=== Passage ===
╔══
Low military capabilities
Despite its ambitions in the Middle East, Iran is weak militarily. A national army was only formed relatively recently (in the Pahlavi Dynasty) and it does not have a strong martial tradition. Apart from their involvement in Oman before the revolution and the war against Iraq, the Iranian armed forces have little military experience in modern times. Moreover, after the Islamic Revolution, the focus was on internal security and the protection of the regime, which is why Tehran created the Revolutionary Guards and the Basij paramilitary militias linked to it. Since its foundation, it has invested enormously in this ideological army. The Revolutionary Guards, which are very involved in the economic sector, have what are generally considered the best equipped land, naval and air forces in the country and a unit specialized in cyber warfare, but they have not been tested in the field since the Iran-Iraq War. Alongside this praetorian guard of the regime, the national army (Artesh) is thought of as the poor parent. The Islamic regime has long been closely monitoring this army and there is a latent competition between the Artesh and the Revolutionary Guards, a situation that could potentially lead to vulnerability for Tehran.
For many military experts, the conventional land, naval and air forces of Iran have limited capacities, with their equipment dating from the time of the shah. Although Tehran has managed to modernize to some extent, much of their equipment is considered obsolete and of poor quality. The Arab states bordering the Persian Gulf have higher defense budgets and more modern and efficient equipment due to their arms purchases and military cooperation with the West. Their air forces, vital in case of conflict in the Persian Gulf, are numerically and technologically superior.
To counterbalance its conventional weakness, Tehran counts on asymmetric means and strategy, on coastal defense and on missiles. Its nuclear policy also answers in part to this conventional weakness and its need to strengthen its deterrence. Aiming at self-sufficiency, Iran has also developed an arms industry, although its production remains limited in terms of quality and technological prowess. Its military strategy being essentially defensive, it has very few means of power projection at its disposal. However, it could disrupt the oil tanker traffic in the Persian Gulf — even though an extended shutdown of traffic is not as simple as it seems and Iran would suffer too — or use its proxies to threaten its opponents in case of conflict. An accurate assessment of Iran’s military capabilities remains a delicate exercise. Research institutes specialized in military matters lack reliable information, while Iran extensively publicizes its missile tests and the country’s maneuvers in the Strait of Hormuz. In view of the country’s weaknesses, this policy contributes to its vital strategy of deterrence, while also contributing to the domestic propaganda of the regime.
╚══
=== Data below ===
╔══
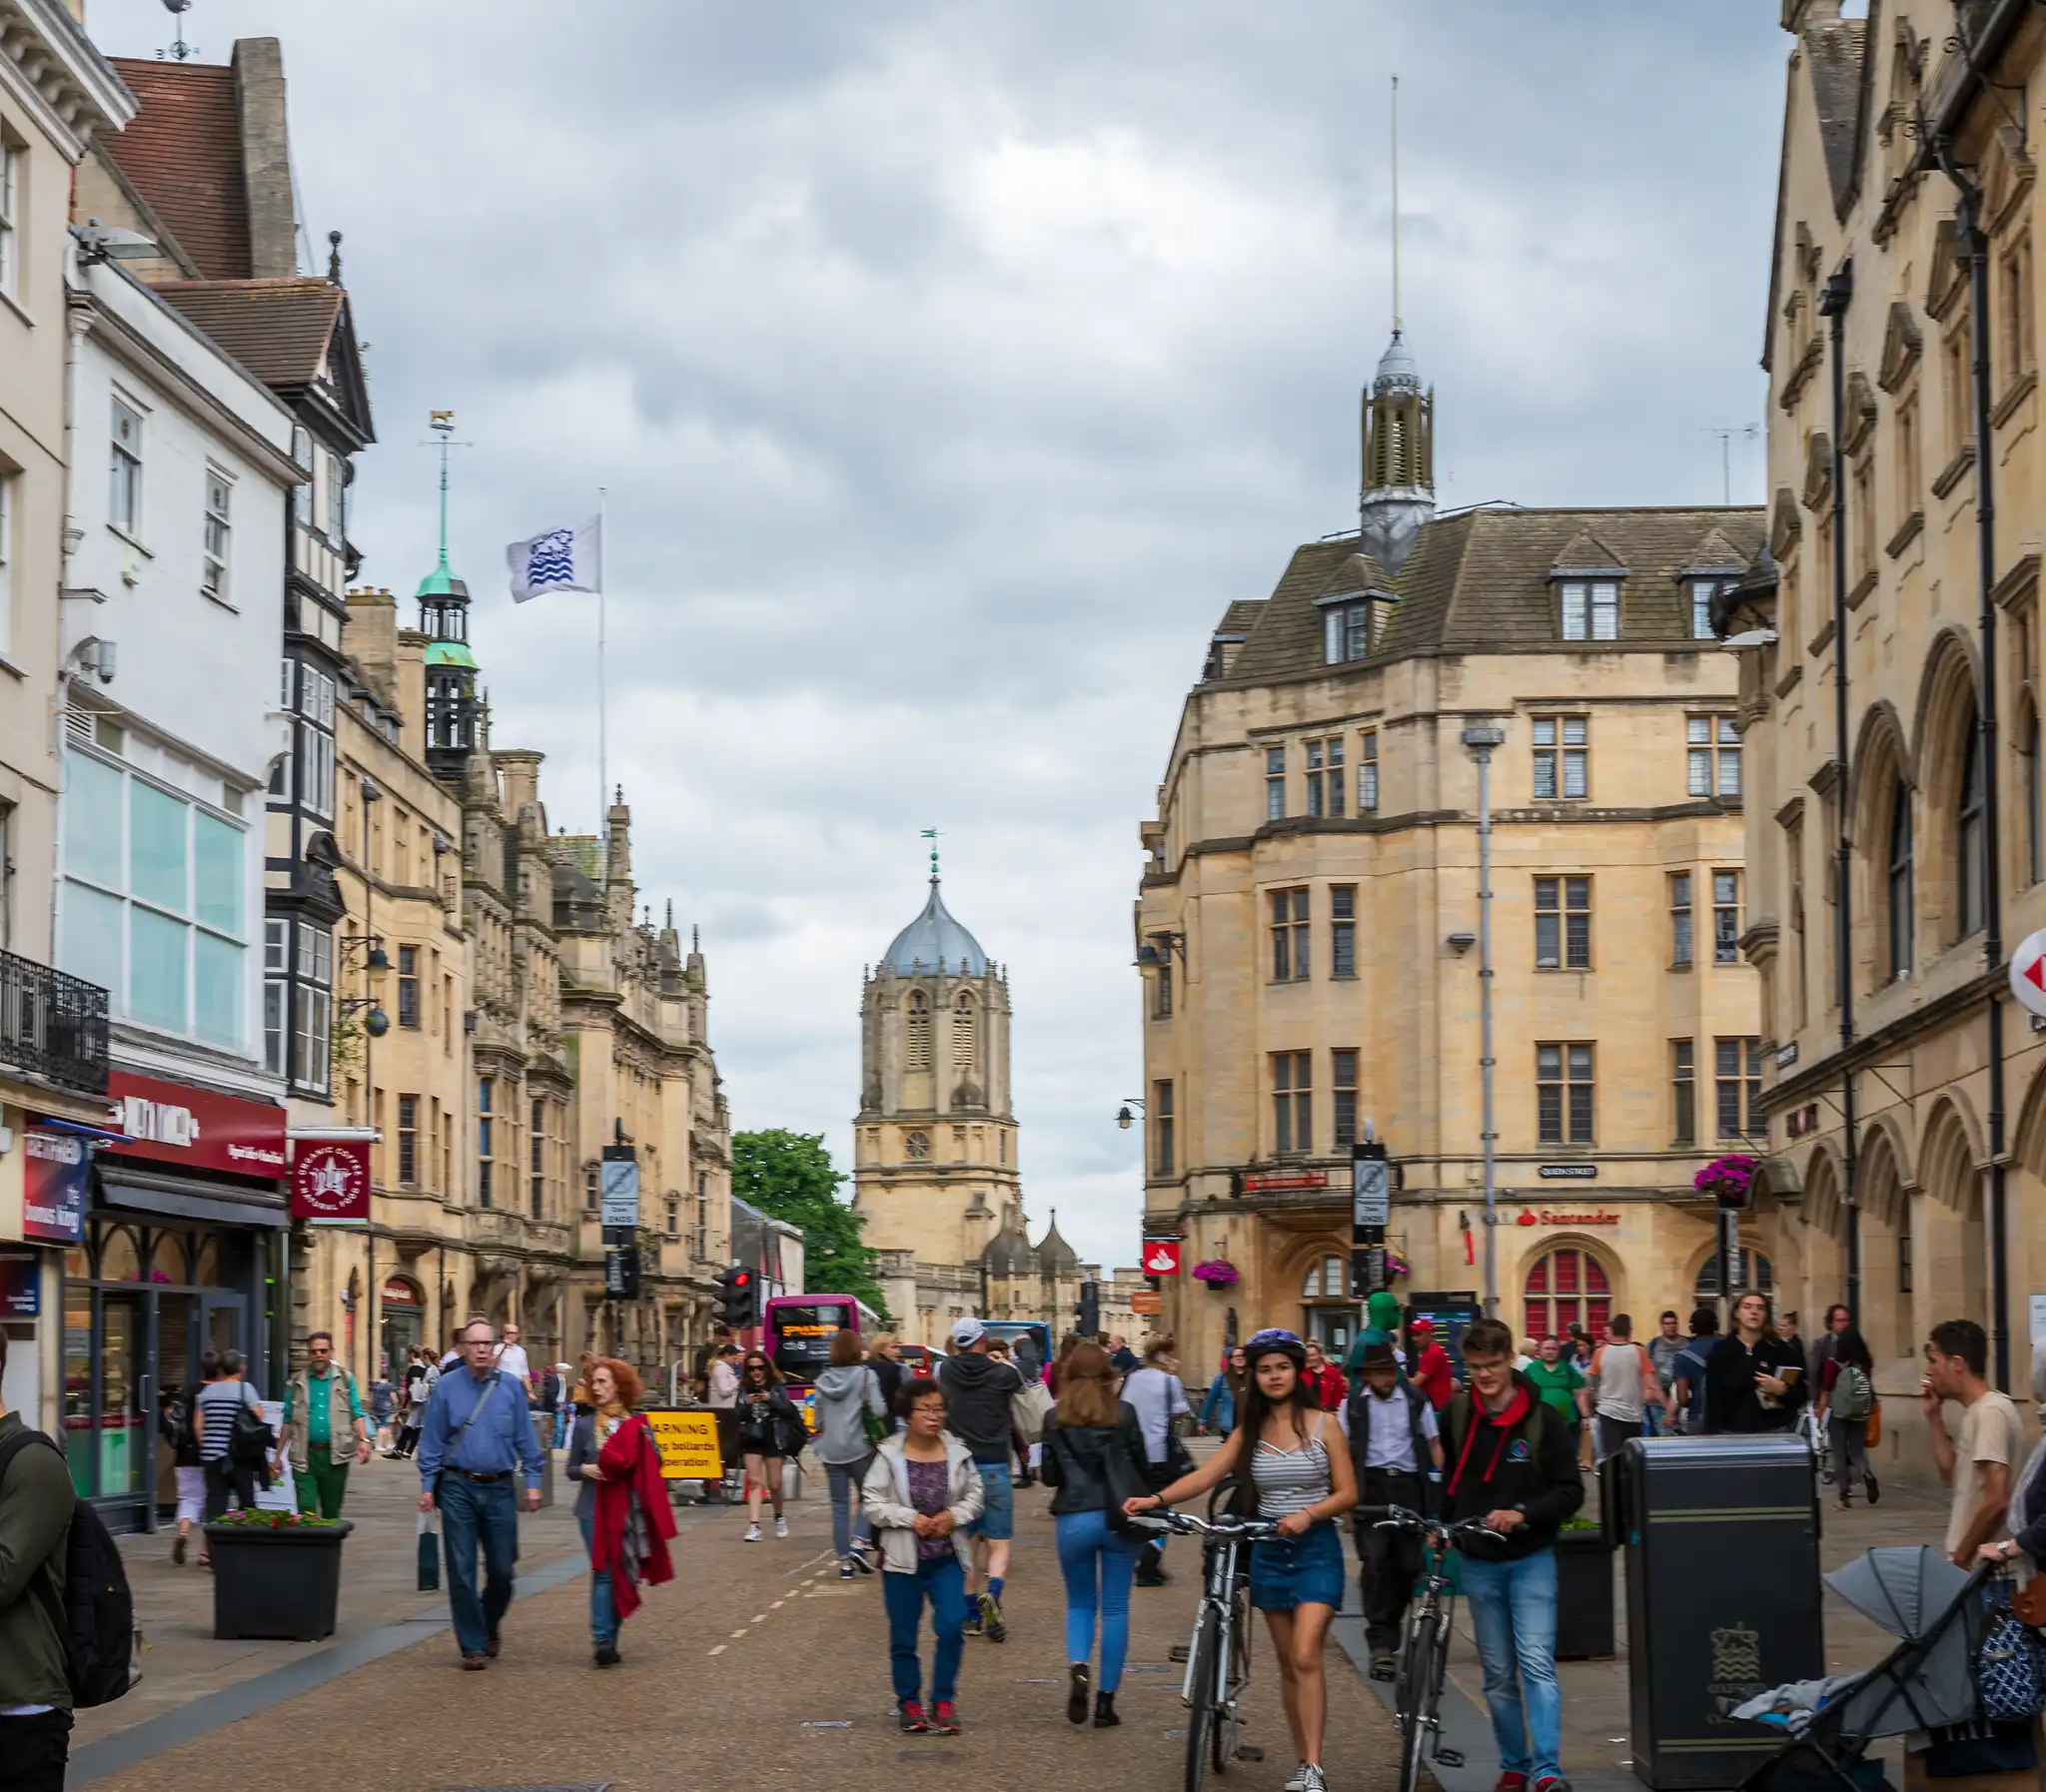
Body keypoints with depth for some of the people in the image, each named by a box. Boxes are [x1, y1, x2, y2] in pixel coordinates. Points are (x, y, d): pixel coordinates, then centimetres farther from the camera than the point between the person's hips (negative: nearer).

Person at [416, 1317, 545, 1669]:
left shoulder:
╚══
=== Task instructions ===
Quote the passage on Iran's military capabilities from "For many military" to "and technologically superior.", inclusive. Work only from the text on Iran's military weakness.

=== Written response ===
For many military experts, the conventional land, naval and air forces of Iran have limited capacities, with their equipment dating from the time of the shah. Although Tehran has managed to modernize to some extent, much of their equipment is considered obsolete and of poor quality. The Arab states bordering the Persian Gulf have higher defense budgets and more modern and efficient equipment due to their arms purchases and military cooperation with the West. Their air forces, vital in case of conflict in the Persian Gulf, are numerically and technologically superior.